» Work task
Exact copies of all the lines below are wanted, without a single picture.

» Given information
◆ ◆ ◆ ◆

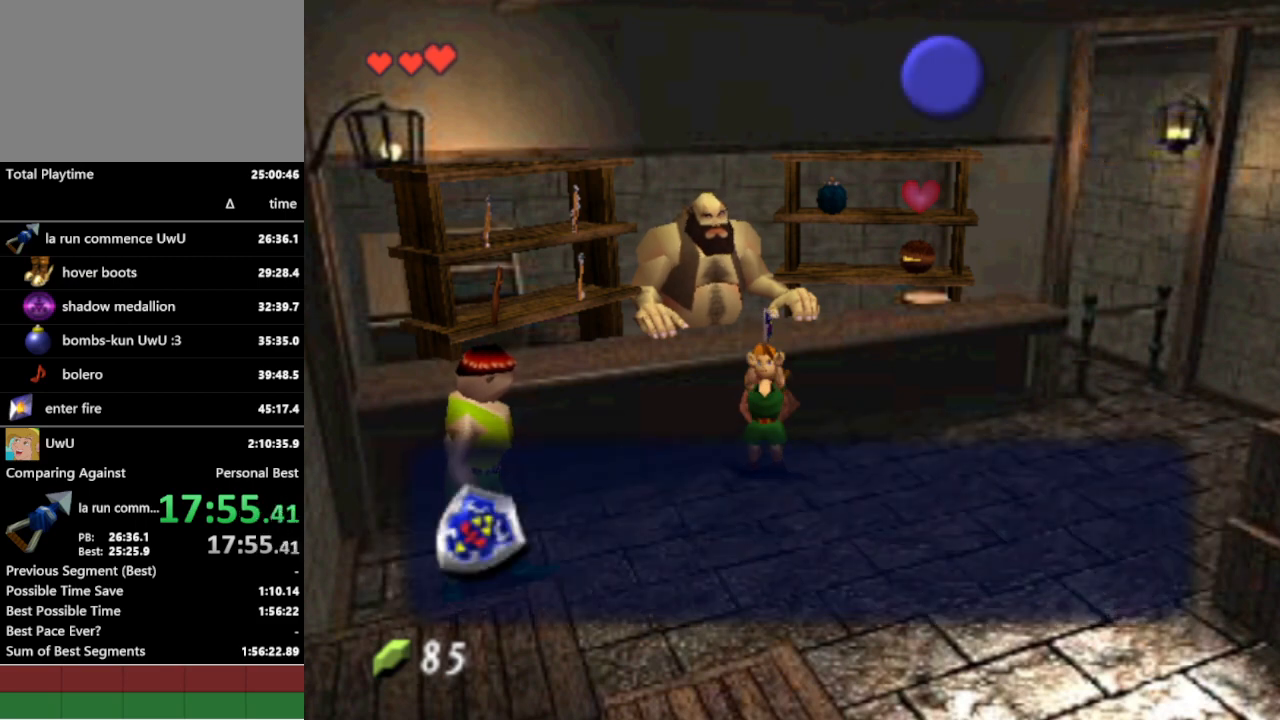
{"buttons": [], "left_stick": "center", "right_stick": "center", "events": [[67, "B", "down"], [100, "B", "up"], [167, "B", "down"], [200, "B", "up"], [300, "B", "down"], [333, "B", "up"]]}
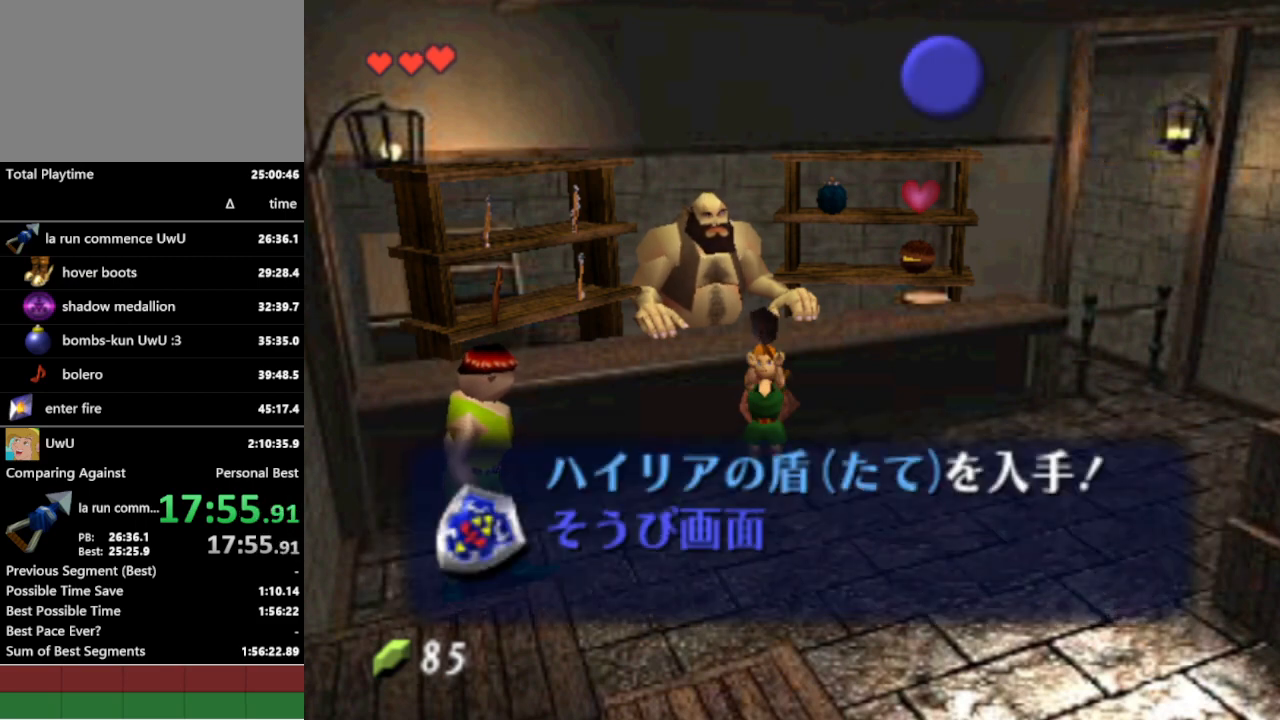
{"buttons": [], "left_stick": "center", "right_stick": "center", "events": [[133, "B", "down"], [167, "B", "up"], [333, "A", "down"], [333, "B", "down"], [367, "A", "up"], [400, "B", "up"]]}
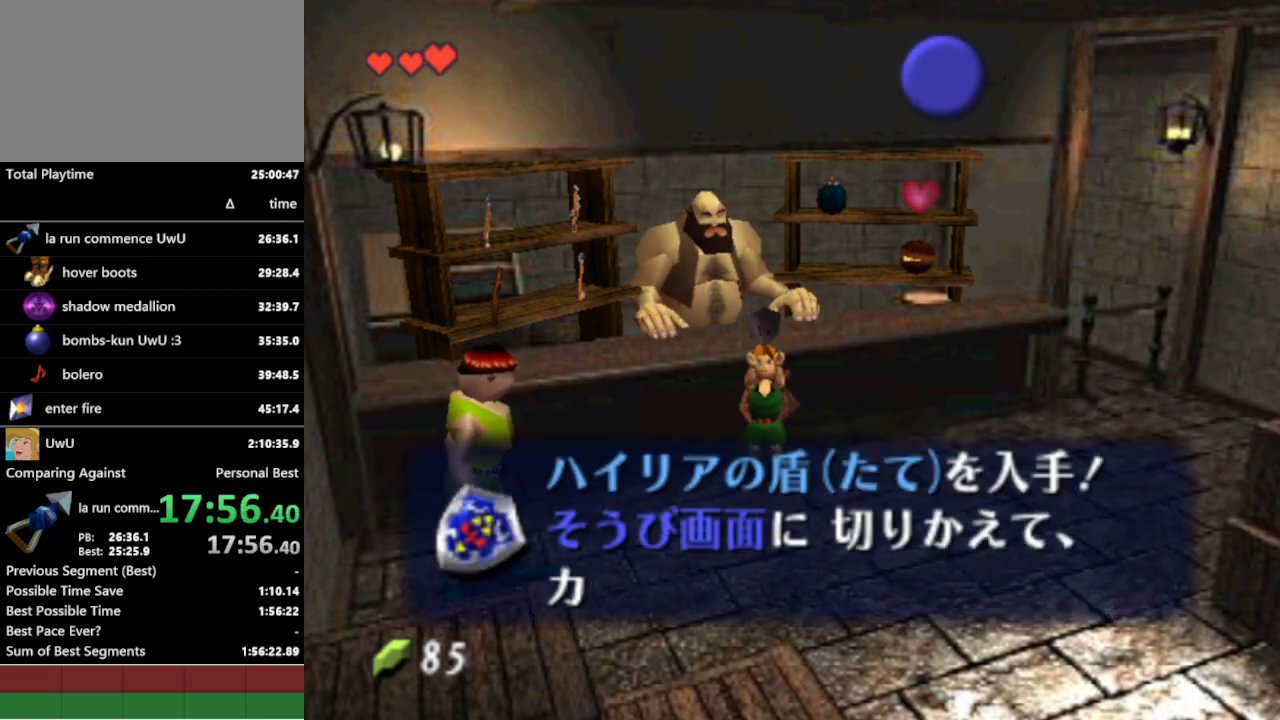
{"buttons": ["A", "B"], "left_stick": "center", "right_stick": "center", "events": [[33, "A", "down"], [33, "B", "down"], [67, "A", "up"], [67, "B", "up"], [133, "A", "down"], [133, "B", "down"], [200, "A", "up"], [200, "B", "up"], [267, "B", "down"], [300, "B", "up"], [367, "A", "down"], [367, "B", "down"], [400, "A", "up"], [433, "B", "up"], [467, "A", "down"], [500, "B", "down"]]}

◆ ◆ ◆ ◆

» Written solution
{"buttons": [], "left_stick": "center", "right_stick": "center", "events": [[67, "B", "down"], [100, "B", "up"], [167, "B", "down"], [200, "B", "up"], [300, "B", "down"], [333, "B", "up"]]}
{"buttons": [], "left_stick": "center", "right_stick": "center", "events": [[133, "B", "down"], [167, "B", "up"], [333, "A", "down"], [333, "B", "down"], [367, "A", "up"], [400, "B", "up"]]}
{"buttons": ["A", "B"], "left_stick": "center", "right_stick": "center", "events": [[33, "A", "down"], [33, "B", "down"], [67, "A", "up"], [67, "B", "up"], [133, "A", "down"], [133, "B", "down"], [200, "A", "up"], [200, "B", "up"], [267, "B", "down"], [300, "B", "up"], [367, "A", "down"], [367, "B", "down"], [400, "A", "up"], [433, "B", "up"], [467, "A", "down"], [500, "B", "down"]]}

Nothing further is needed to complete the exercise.